2:1 bonus share; 10:1 stock split: Multibagger penny stock at Rs 1.67 in green as it partners with FinTech – details inside!

Kiran Shroff
2:1 bonus share; 10:1 stock split: Multibagger penny stock at Rs 1.67 in green as it partners with FinTech – details inside!

From Rs 0.04 to Rs 1.67 per cent, the stock gave multibagger returns of over 4,000 per cent in 3 years.

Standard Capital Markets Limited has partnered with a leading fintech company to provide educational loans to individuals seeking higher education. This collaboration aims to make education more accessible and affordable for students, empowering them to pursue their academic goals.

Through this strategic partnership, Standard Capital Markets Limited will leverage the fintech company's innovative platform and expertise in student financing to offer competitive loan options tailored to the needs of students. The loans will cover tuition fees, living expenses, and other educational costs, ensuring that financial constraints do not hinder students from receiving a quality education.

The partnership between Standard Capital Markets Limited and the fintech also emphasizes the importance of financial literacy and education. As part of their joint initiative, they will provide resources and tools to help students and their families make informed decisions about financing their education. This includes financial planning guidance, budgeting assistance, and educational loan workshops.

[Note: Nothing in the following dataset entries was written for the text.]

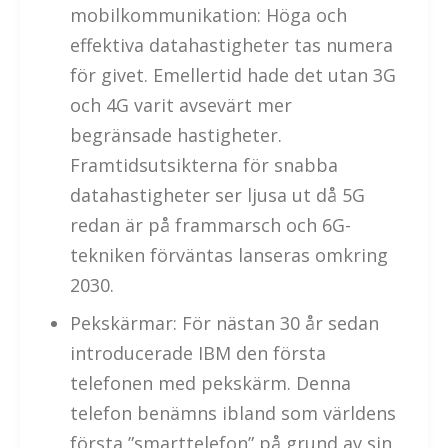
mobilkommunikation: Höga och
effektiva datahastigheter tas numera
för givet. Emellertid hade det utan 3G
och 4G varit avsevärt mer
begränsade hastigheter.
Framtidsutsikterna för snabba
datahastigheter ser ljusa ut då 5G
redan är på frammarsch och 6G-
tekniken förväntas lanseras omkring
2030.
Pekskärmar: För nästan 30 år sedan
introducerade IBM den första
telefonen med pekskärm. Denna
telefon benämns ibland som världens
första ”smarttelefon” på grund av sin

One of the key advantages of this collaboration is the seamless digital experience it offers to students. By leveraging the fintech company's technology, students can easily apply for loans online, track their application status, and manage their loan repayment through a user-friendly platform. This eliminates the hassles of traditional loan processes and streamlines the entire experience for students.

Moreover, Standard Capital Markets Limited is committed to promoting responsible borrowing and ensuring that students understand the implications of taking on educational loans. They will provide comprehensive financial counselling to borrowers, empowering them to make sound financial decisions and manage their debt responsibly.

Also Read: Double Dhamaka: Board announces 1:1 bonus share & Rs 3.30/share final dividend; stock hit back-to-back upper circuits & 52-week highs!

In the current market where educational loans are often inaccessible or overwhelming, this partnership represents a significant step forward in addressing the financial challenges faced by students pursuing higher education. By combining the expertise of Standard Capital Markets Limited with the fintech's technological capabilities, educational loans will become more accessible, transparent, and student-centric.

"Standard Capital Markets Limited remains dedicated to supporting the educational aspirations of students," says Mr Ram Gopal Jindal, MD. "We believe that this partnership will play a crucial role in shaping the future of student financing. As part of our commitment Rs 10 million worth of loans has already been disbursed to 150 students. The collaboration aligns with our mission to empower students with the means to achieve their academic goals and build successful careers".

Established in 1987, Standard Capital Markets Ltd is a NBFC company registered with the RBI. They offer a variety of financial services including advisory (negotiations, project identification etc.), arbitration & mediation, due diligence, commercial contract services (drafting agreements etc.), litigation assistance, and even licensing (company incorporation, import/export licenses etc.). With a strong track record and recent 100 per cent CAGR profit growth over the last 5 years, they've established a wholly-owned subsidiary, Standard Capital Advisors Limited, to expand their reach into merchant banking activities.

The company's financial performance has been on a steep upward trajectory. In Q3FY24, net sales shot up by 94.4 per cent to Rs 5.78 crore, operating profit rose 243.7 per cent and net profit skyrocketed 647.8 per cent to Rs 3.32 crore compared to Q3FY23. This strong performance continued throughout the first nine months of FY24 (9MFY24) with net sales increasing by 272.2 per cent to Rs 16.70 crore and net profit soaring 1,203 per cent to Rs 8.20 crore compared to 9MFY23.

Looking at the half-yearly results (H1FY24), net sales surged an impressive 426 per cent to Rs 10.92 crore, and net profit witnessed a phenomenal leap of 2,560 per cent to Rs 4.90 crore year-over-year. This positive trend extended to the full fiscal year FY23, where net sales jumped a significant 2,093 per cent to Rs 8.05 crore and net profit witnessed a remarkable 2,584 per cent growth to Rs 2.23 crore compared to FY22.

The company's shares undergo a 2:1 bonus share and stock split from Rs 10 to Rs 1 on the ex-date i.e., December 29, 2023. According to the shareholding pattern, promoters of the company only own a 17.74 per cent stake while an 82.26 per cent stake is owned by the public. From Rs 0.04 to Rs 1.67 per cent, the stock gave multibagger returns of over 4,000 per cent in 3 years.

Disclaimer: The article is for informational purposes only and not investment advice.